■ WORK INSTRUCTIONS ■
Give back the exact lines of the material below from the one containing "Figure 1: Top" through the one containing "Figure 3: Row", and no pictures.

■ RECORDS FOR THIS TASK ■
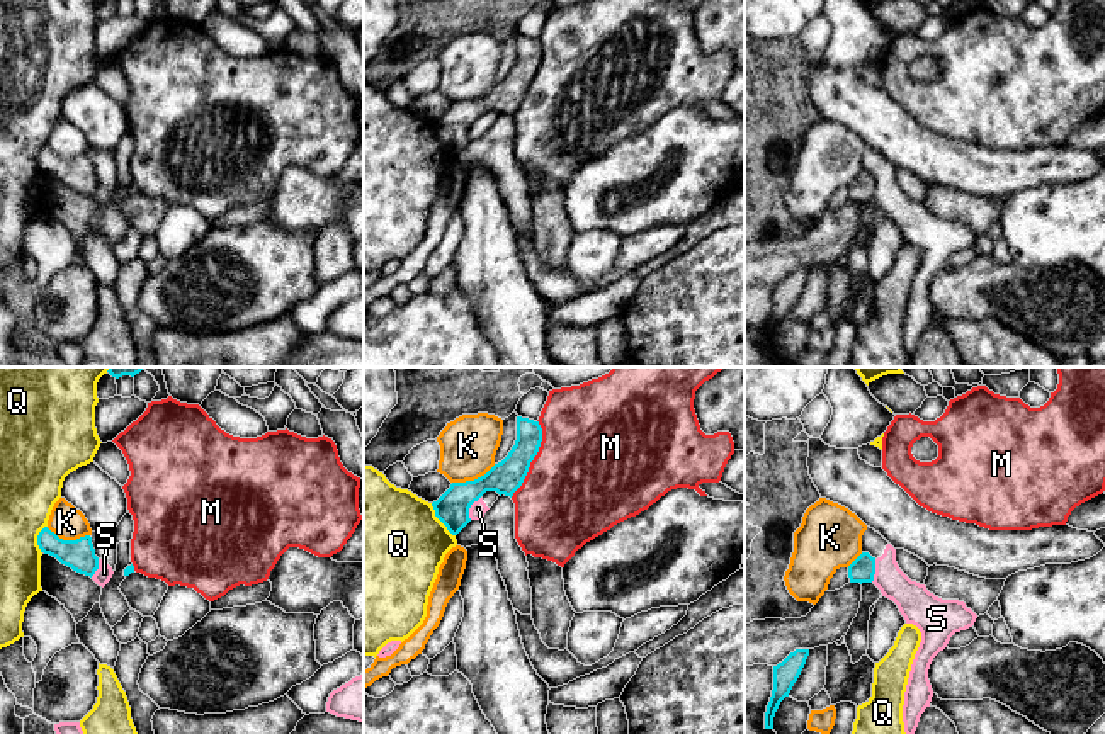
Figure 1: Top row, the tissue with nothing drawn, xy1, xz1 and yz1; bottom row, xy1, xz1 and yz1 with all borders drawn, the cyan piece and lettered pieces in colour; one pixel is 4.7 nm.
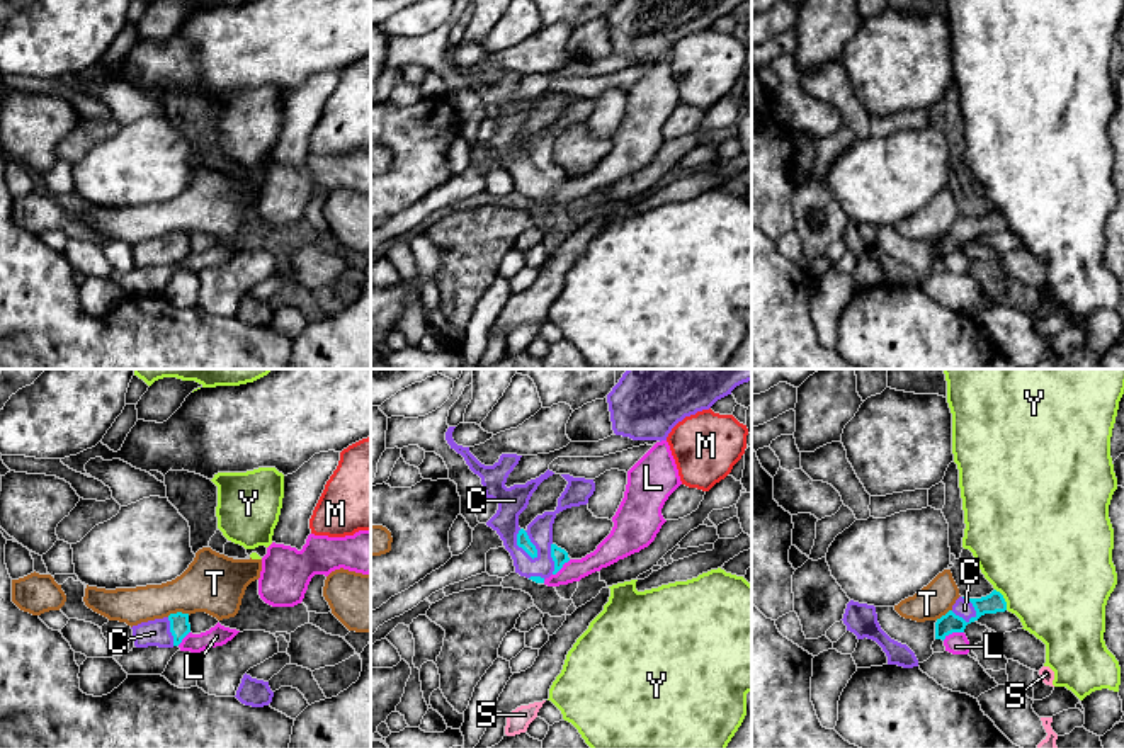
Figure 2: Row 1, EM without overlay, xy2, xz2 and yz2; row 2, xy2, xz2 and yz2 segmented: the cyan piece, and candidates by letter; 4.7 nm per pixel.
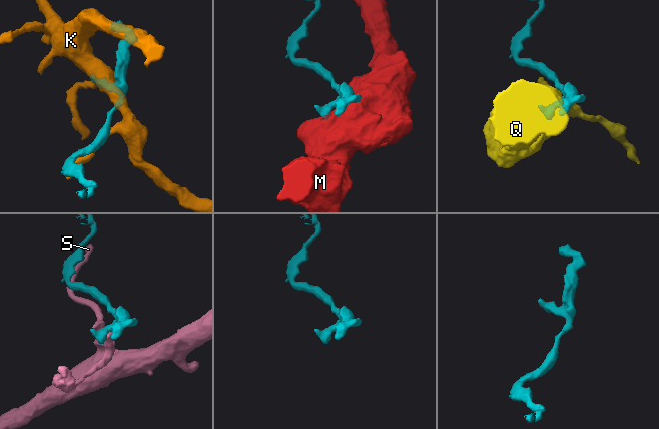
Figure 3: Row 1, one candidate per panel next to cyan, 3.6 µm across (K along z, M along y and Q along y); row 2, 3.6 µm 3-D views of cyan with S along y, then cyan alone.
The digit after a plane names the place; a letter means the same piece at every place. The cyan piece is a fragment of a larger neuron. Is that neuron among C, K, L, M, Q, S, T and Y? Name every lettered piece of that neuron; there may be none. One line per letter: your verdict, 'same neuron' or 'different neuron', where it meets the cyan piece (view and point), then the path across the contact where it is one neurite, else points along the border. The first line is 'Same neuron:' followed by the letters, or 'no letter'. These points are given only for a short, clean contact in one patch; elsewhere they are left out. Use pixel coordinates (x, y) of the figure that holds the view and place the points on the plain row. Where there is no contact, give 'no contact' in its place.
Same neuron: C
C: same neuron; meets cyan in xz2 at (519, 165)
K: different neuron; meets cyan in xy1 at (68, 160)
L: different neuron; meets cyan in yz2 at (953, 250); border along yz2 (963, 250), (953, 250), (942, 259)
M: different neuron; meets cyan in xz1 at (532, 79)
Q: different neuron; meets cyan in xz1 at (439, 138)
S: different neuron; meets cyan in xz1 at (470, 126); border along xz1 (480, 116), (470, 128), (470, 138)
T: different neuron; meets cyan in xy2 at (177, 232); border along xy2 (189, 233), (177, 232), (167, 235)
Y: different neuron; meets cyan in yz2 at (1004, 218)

* * *

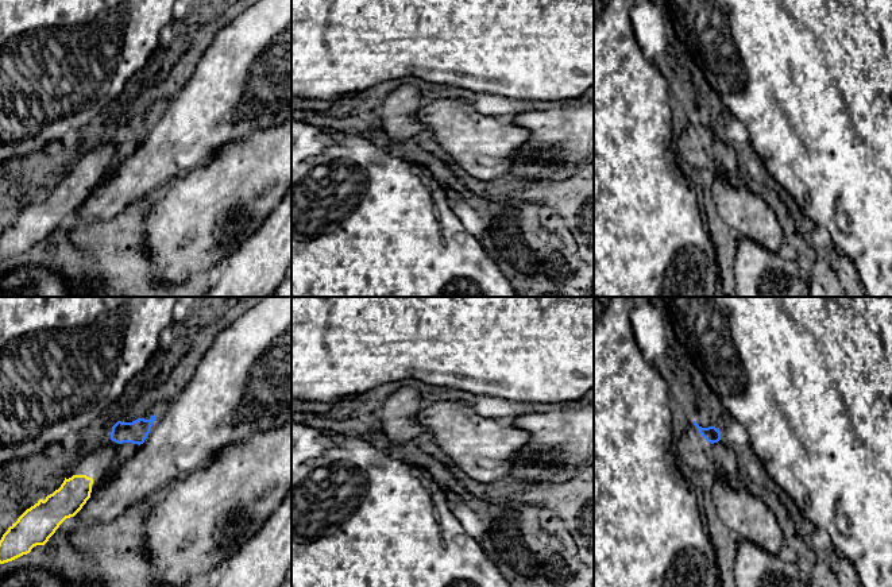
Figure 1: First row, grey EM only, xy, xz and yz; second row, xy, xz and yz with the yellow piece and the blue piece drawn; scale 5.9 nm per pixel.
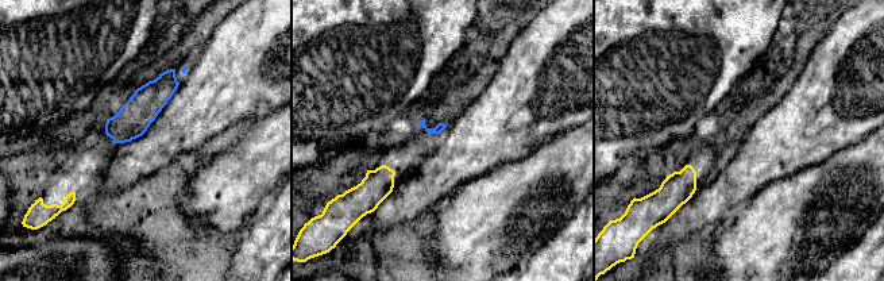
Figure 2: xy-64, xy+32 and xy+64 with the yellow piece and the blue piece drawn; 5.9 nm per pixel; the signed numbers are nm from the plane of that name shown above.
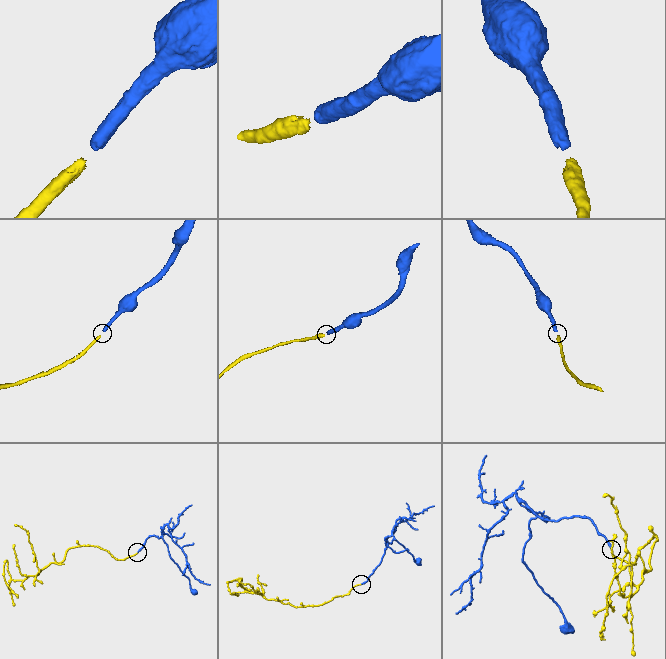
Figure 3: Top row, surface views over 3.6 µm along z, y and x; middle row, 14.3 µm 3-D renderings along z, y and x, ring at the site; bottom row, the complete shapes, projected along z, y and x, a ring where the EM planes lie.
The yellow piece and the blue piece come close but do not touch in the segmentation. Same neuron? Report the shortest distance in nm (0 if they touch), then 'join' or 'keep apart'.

■ ANSWER TO THIS PROBLEM ■
Figure 1: Top row, the tissue with nothing drawn, xy1, xz1 and yz1; bottom row, xy1, xz1 and yz1 with all borders drawn, the cyan piece and lettered pieces in colour; one pixel is 4.7 nm.
Figure 2: Row 1, EM without overlay, xy2, xz2 and yz2; row 2, xy2, xz2 and yz2 segmented: the cyan piece, and candidates by letter; 4.7 nm per pixel.
Figure 3: Row 1, one candidate per panel next to cyan, 3.6 µm across (K along z, M along y and Q along y); row 2, 3.6 µm 3-D views of cyan with S along y, then cyan alone.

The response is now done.